**TESTO DA LEGGERE**
═══
Le minacce del presidente Donald Trump e del Pentagono di “distruggere
il popolo nordcoreano”, dette con fervida freddezza, dimostrano che la
classe dirigente statunitense non è inconsapevole di commettere il
crimine supremo di genocidio di civili inermi. Le minacce alla Corea
democratica, nella stessa settimana in cui il mondo celebrava il 72°
anniversario del bombardamento atomico statunitense delle città
giapponesi di Hiroshima e Nagasaki nel 1945, uccidendo oltre 200000
persone, sono profondamente connesse.
Comprenderlo è essenziale per
avere una soluzione pacifica della crisi attuale ed evitare una guerra
catastrofica. Parlando dal suo golf club privato di New Jersey, Trump
spiegava che la potenza che gli Stati Uniti avrebbero scatenato contro
la Corea democratica sarebbe “qualcosa che il mondo non ha mai visto
prima”.
═══
**RECORD DEI DATI**

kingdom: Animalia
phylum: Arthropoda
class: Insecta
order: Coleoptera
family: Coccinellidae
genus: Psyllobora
═══
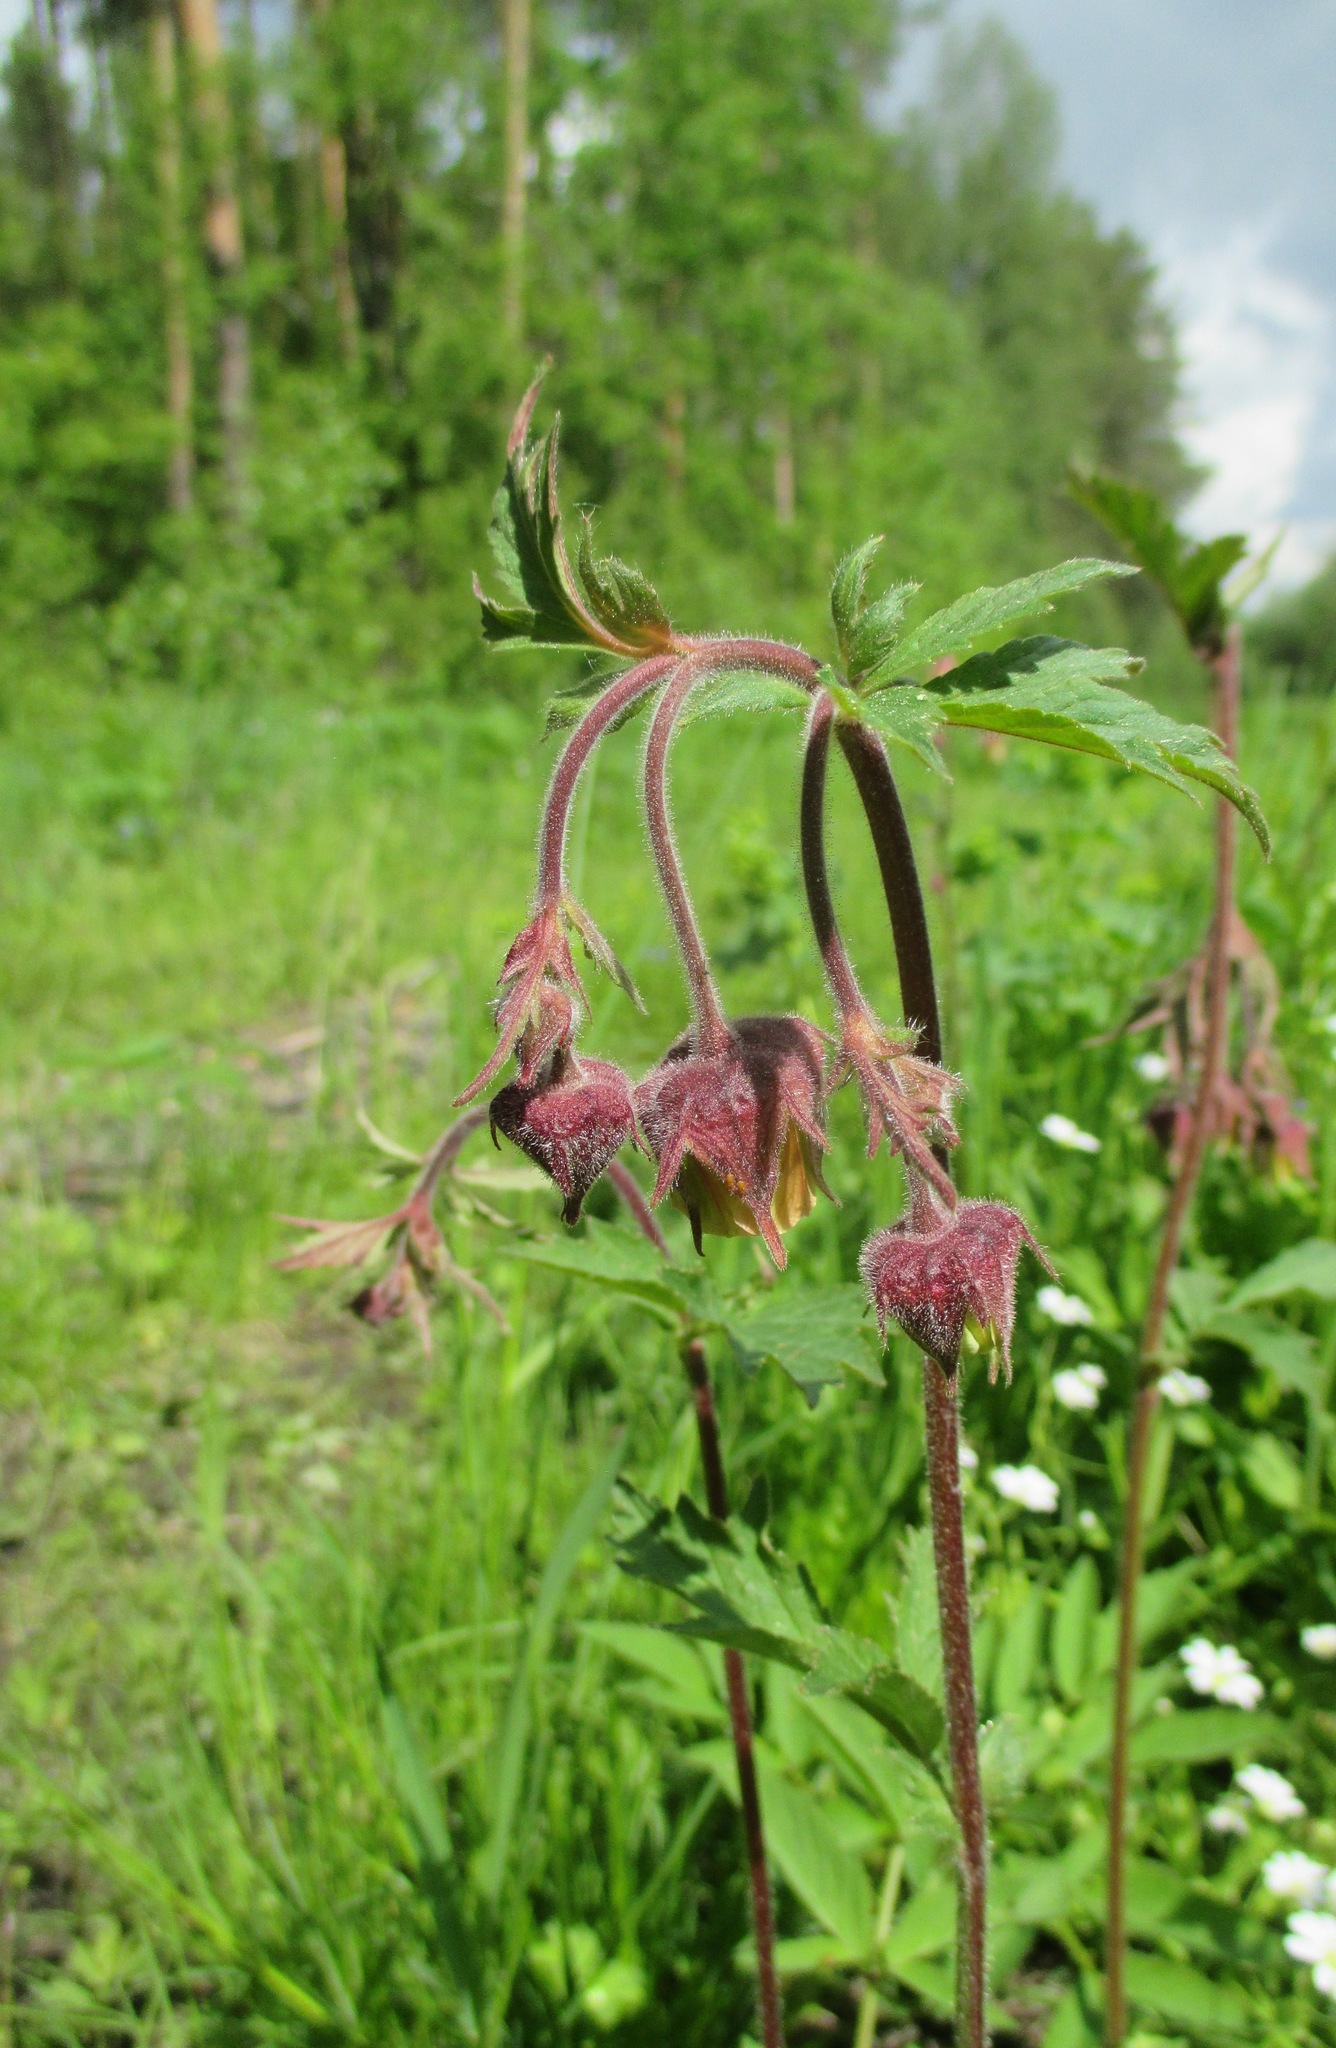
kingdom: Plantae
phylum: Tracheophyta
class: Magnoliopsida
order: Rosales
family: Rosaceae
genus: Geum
═══
**IN COSA CONSISTE**
Scrivi la parte successiva del testo sulle minacce statunitensi alla Corea democratica, riprendendo subito dopo la sua ultima frase. Questi record non hanno alcun legame con il testo.

**LA RISPOSTA**
Tale arroganza nel compiere una simile devastazione dimostra la
mentalità genocida dei governanti statunitensi. Le parole di Trump
furono ripetute dal capo del Pentagono James Mattis che avvertiva il
popolo nord-coreano di un’imminente “distruzione”. Una qualsiasi
equivalenza tra Stato comunista nordcoreano e governanti statunitensi è
assurda.
I grandi arsenali nucleari sproporzionati sono un problema, per
iniziare. Anche la differenza nella postura geografica: le forze
statunitensi in Corea del Sud sono al confine con la Corea democratica, e
non viceversa. Anche la retorica: Kim Jong-un può usarla trasformando
gli Stati Uniti “in cenere”, ma la politica nordcoreana è sempre nel
contesto dell’autodifesa e della risposta a ciò che vede come
aggressione statunitense.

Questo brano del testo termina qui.